▸ **Brano fornito**:
——————————
Porta USB router: quella piccola presa sul retro o sul lato di tanti modelli domestici viene spesso fraintesa, tanto che finisce per essere usata in modi che non corrispondono davvero a ciò per cui è stata pensata. Collegare un disco esterno o una vecchia chiavetta per far sì che tutti in casa possano accedere ai file che contiene sembra la soluzione perfetta, ma la realtà è un po’ più sfumata di così.
Cosa si può fare davvero con quella porta
Partiamo da un punto fermo. La porta USB presente su molti router domestici serve principalmente a due cose, condividere file e condividere periferiche. In pratica basta infilare un disco esterno o una pennetta e il router lo rende visibile a tutti i dispositivi collegati alla rete di casa. Un modo comodo per avere un archivio accessibile da più computer, senza dover passare la solita chiavetta di mano in mano.
C’è chi la usa anche per collegare una stampante e trasformarla in una periferica condivisa, così tutti possono stampare senza che il documento debba per forza partire da un unico PC. Sulla carta è tutto molto pratico e per certi versi lo è davvero, soprattutto in situazioni domestiche dove le esigenze restano semplici e i dati da spostare non sono chissà quanti.
Il problema nasce quando ci si aspetta troppo. Molti immaginano di poter usare questa presa come se fosse un NAS, cioè un vero server di rete dedicato all’archiviazione. Ecco, qui casca l’asino. La porta USB di un router non è progettata per reggere quel tipo di carico e le prestazioni lo dimostrano quasi subito.
——————————
Voci dei dati raccolti:
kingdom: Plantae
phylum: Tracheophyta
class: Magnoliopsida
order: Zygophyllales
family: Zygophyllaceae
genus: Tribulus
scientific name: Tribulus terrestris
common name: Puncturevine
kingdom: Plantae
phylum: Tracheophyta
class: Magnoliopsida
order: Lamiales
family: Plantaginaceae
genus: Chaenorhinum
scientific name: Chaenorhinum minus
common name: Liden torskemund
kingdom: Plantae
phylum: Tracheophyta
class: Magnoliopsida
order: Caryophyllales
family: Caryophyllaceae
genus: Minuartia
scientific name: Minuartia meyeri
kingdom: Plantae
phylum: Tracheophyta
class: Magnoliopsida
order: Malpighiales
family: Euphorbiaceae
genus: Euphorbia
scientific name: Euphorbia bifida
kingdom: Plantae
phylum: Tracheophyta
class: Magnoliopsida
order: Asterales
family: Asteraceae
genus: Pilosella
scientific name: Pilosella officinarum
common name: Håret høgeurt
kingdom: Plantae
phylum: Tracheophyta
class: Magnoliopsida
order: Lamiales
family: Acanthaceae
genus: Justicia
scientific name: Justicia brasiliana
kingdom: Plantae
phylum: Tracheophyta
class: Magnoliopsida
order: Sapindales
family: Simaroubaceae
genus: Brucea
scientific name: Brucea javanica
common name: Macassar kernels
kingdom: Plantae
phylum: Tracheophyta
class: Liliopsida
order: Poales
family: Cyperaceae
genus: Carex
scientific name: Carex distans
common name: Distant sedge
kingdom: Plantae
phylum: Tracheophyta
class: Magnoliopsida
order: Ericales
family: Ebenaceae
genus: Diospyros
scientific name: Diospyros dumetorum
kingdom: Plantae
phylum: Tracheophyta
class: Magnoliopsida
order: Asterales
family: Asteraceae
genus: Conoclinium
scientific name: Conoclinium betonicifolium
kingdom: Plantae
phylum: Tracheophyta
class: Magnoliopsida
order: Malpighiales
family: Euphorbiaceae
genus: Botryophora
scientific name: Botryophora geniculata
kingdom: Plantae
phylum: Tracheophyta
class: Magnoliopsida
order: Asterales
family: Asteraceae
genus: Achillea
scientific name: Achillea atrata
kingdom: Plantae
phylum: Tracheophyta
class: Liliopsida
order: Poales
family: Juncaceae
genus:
——————————
▸ **Dettagli dell'esercizio**: Prosegui il testo sulla porta USB del router, partendo subito dopo la sua ultima frase.

▸ **Risultato dell'esercizio**:
Perché non è un vero NAS e a cosa fare attenzione
Un NAS ha hardware pensato apposta per gestire grandi quantità di dati, accessi multipli in contemporanea e trasferimenti veloci. La porta USB router, al contrario, si appoggia a un processore che deve già occuparsi di gestire il traffico di rete, il Wi-Fi e tutto il resto. Aggiungere anche la gestione di un disco significa spesso ritrovarsi con velocità di lettura e scrittura piuttosto deludenti, specie quando più persone provano ad accedere ai file nello stesso momento.
Poi c’è il capitolo sicurezza, che non va assolutamente sottovalutato. Una condivisione mal configurata può diventare una porta aperta verso i propri dati. Se le impostazioni non vengono curate a dovere, il rischio è che il contenuto del disco resti esposto più di quanto si vorrebbe, magari accessibile anche da chi non dovrebbe metterci le mani.
Il consiglio, quindi, è di guardare a questa funzione per quello che è. Uno strumento utile per operazioni leggere e occasionali, non la scorciatoia per costruirsi un sistema di archiviazione professionale in casa. Per lavori di quel tipo, un dispositivo dedicato resta la scelta più sensata, sia in termini di prestazioni sia per la protezione dei propri dati.